目次

[1]父との二人三脚で打撃土台を作る
[2]プロになるために鹿児島から東京へ

 運命のドラフト会議がまもなくと迫ってきた。プロ志望届を提出したすべての選手が思い思いに吉報を待っている。西東京の名門・国士舘の強打者として活躍した清水 武蔵もその中の1人である。

 高校通算22本塁打という長打力と、逆方向にも長打を打てるスラッガーとして1年生夏からベンチ入り。2020年甲子園交流試合にも出場し、プロからの調査書や入団テストなども呼ばれるほどの実力の持ち主だ。

 そんな清水の打撃は、小学3年生から始まった野球人生のなかで、積み重ねてきた努力の結晶だった。


父との二人三脚で打撃土台を作る


 鹿児島県で中学3年生まで過ごした清水は、幼いころから野球に触れあいながら成長してきた。
 「家族で野球をやっていたのは、少年野球チームでコーチを務めていた父だけでしたが、小さいころからいろんな人とキャッチボールするくらい野球が大好きでした」

 そんな父の勧めで、硬式野球チーム・薩摩南州ボーイズで小学3年生から野球人生を始める。「4年生になれば試合に出られるだろうし、硬式野球の方が楽しいはずだ」と当時は思って練習に打ち込む。実際に4年生に進級すると、試合に出場するようになり、思い描いていた通りになっていた。
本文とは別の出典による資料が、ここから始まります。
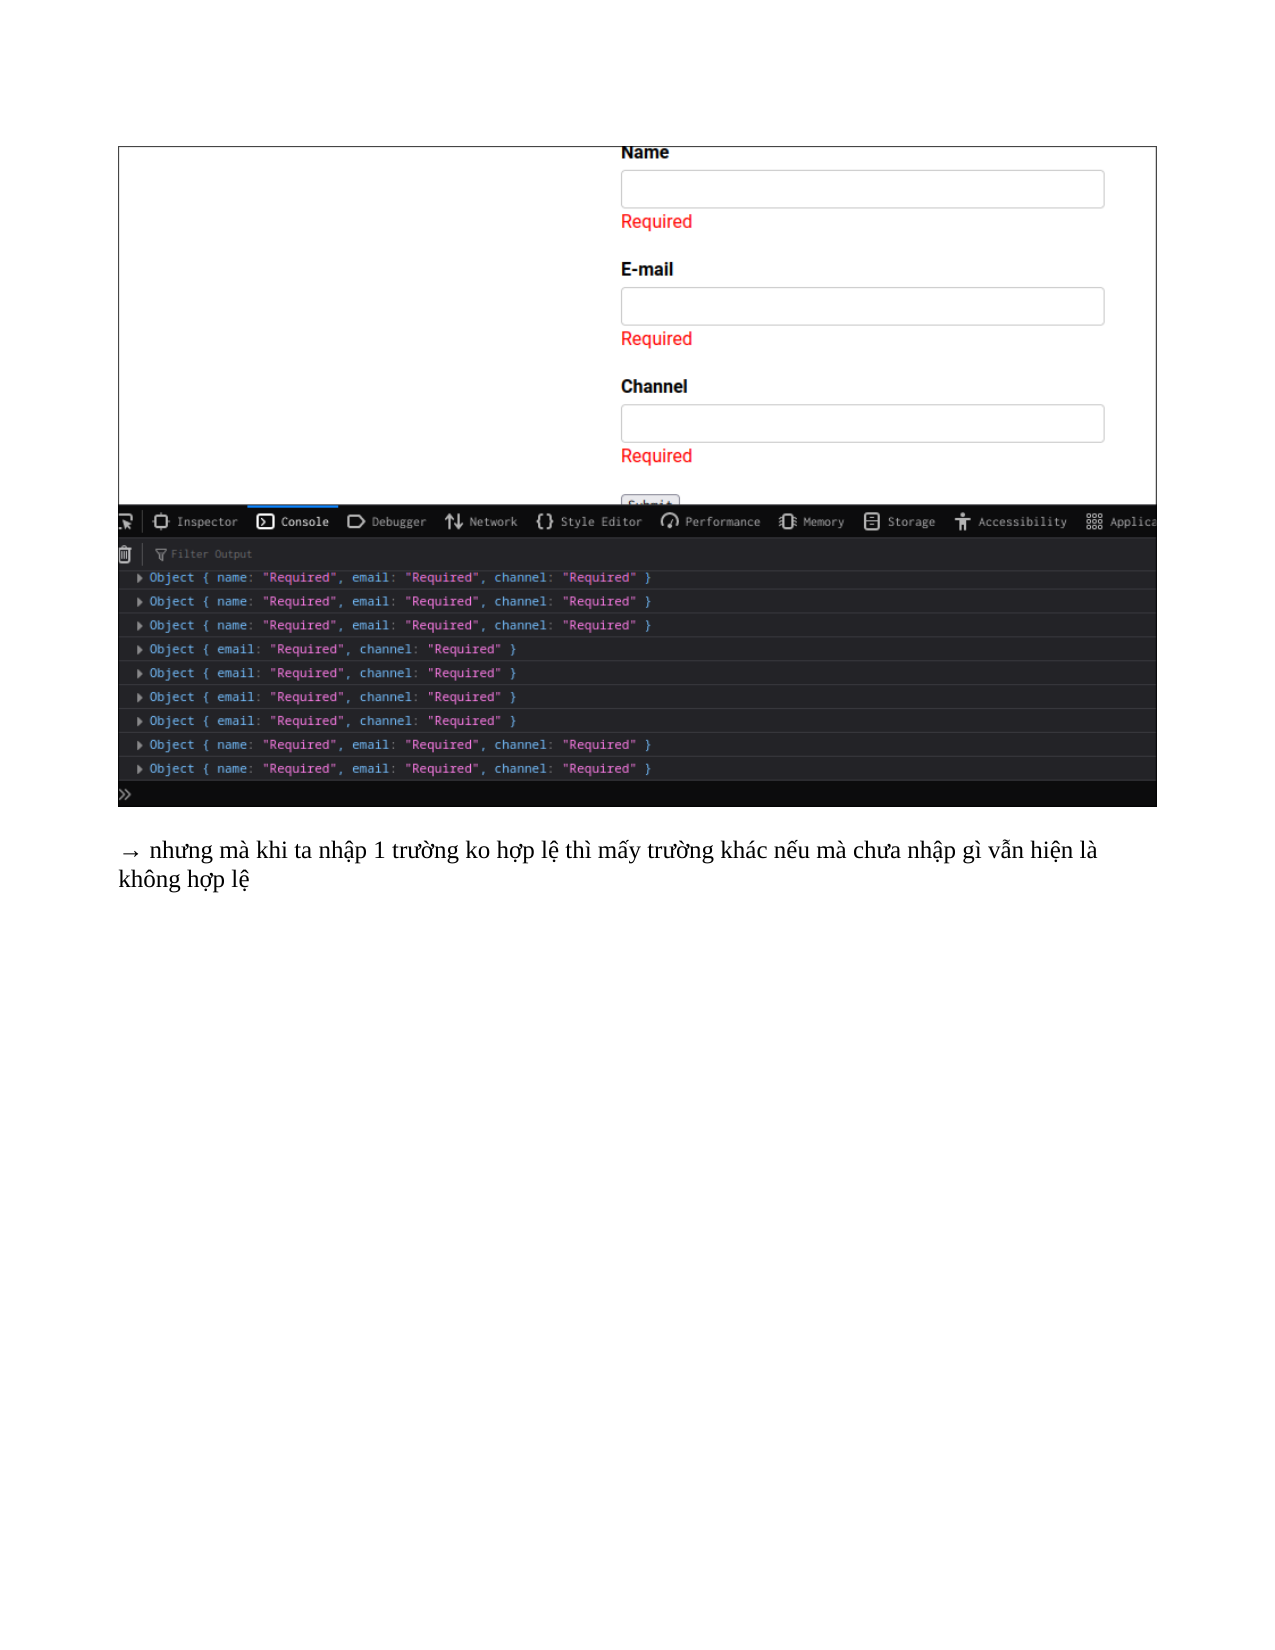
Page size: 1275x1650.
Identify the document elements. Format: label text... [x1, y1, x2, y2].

picture [118, 146, 1157, 807]
text → nhưng mà khi ta nhập 1 trường ko hợp lệ thì mấy trường khác nếu mà chưa nhập gì vẫn hiện là không hợp lệ [118, 835, 1157, 893]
 ただ、清水は我慢していることが1つだけあった。父から言われた「逆方向に打て」という一言だ。

 「逆方向に打てる右打者は貴重だ、ということで父から言われてきました。
 当時の自分は幼かったので、『自由に打ちたい。引っ張ってホームランを打ちたい』と思っていました。けど父からそういわれてきたので、少しだけ我慢しながらやっていました」

 最終的に逆打ちのコツは掴み、「今のバッティングの土台になっています」と清水の打撃の根幹の技術となっているとのこと。そこに至るまでは、地道な練習の積み重ねがあってのものだった。

 「父が仕事から帰ってきて、時間があるときに30分くらいシャトル打ちをやっていました。
 ただ、普通にやるのではなくて、自分は父に対して正対して立った状態で、シャトルを投げてもらうんです。そうすると、バットを内側から出さないとシャトルを打ち返すことができません。それでバットの出し方を覚えたおかげで、逆方向へのバッティングのコツを覚えることができました」

 打撃の土台部分ができあがった清水は、中学でも桜島ボーイズで硬式を継続しても、「打撃は通じる部分がありました」と壁を感じることはそれほどなかった。それもひとえに「父とシャトル打ちをやってきたことが大きいですね」と積み重ねてきた努力のおかげだと振り返る。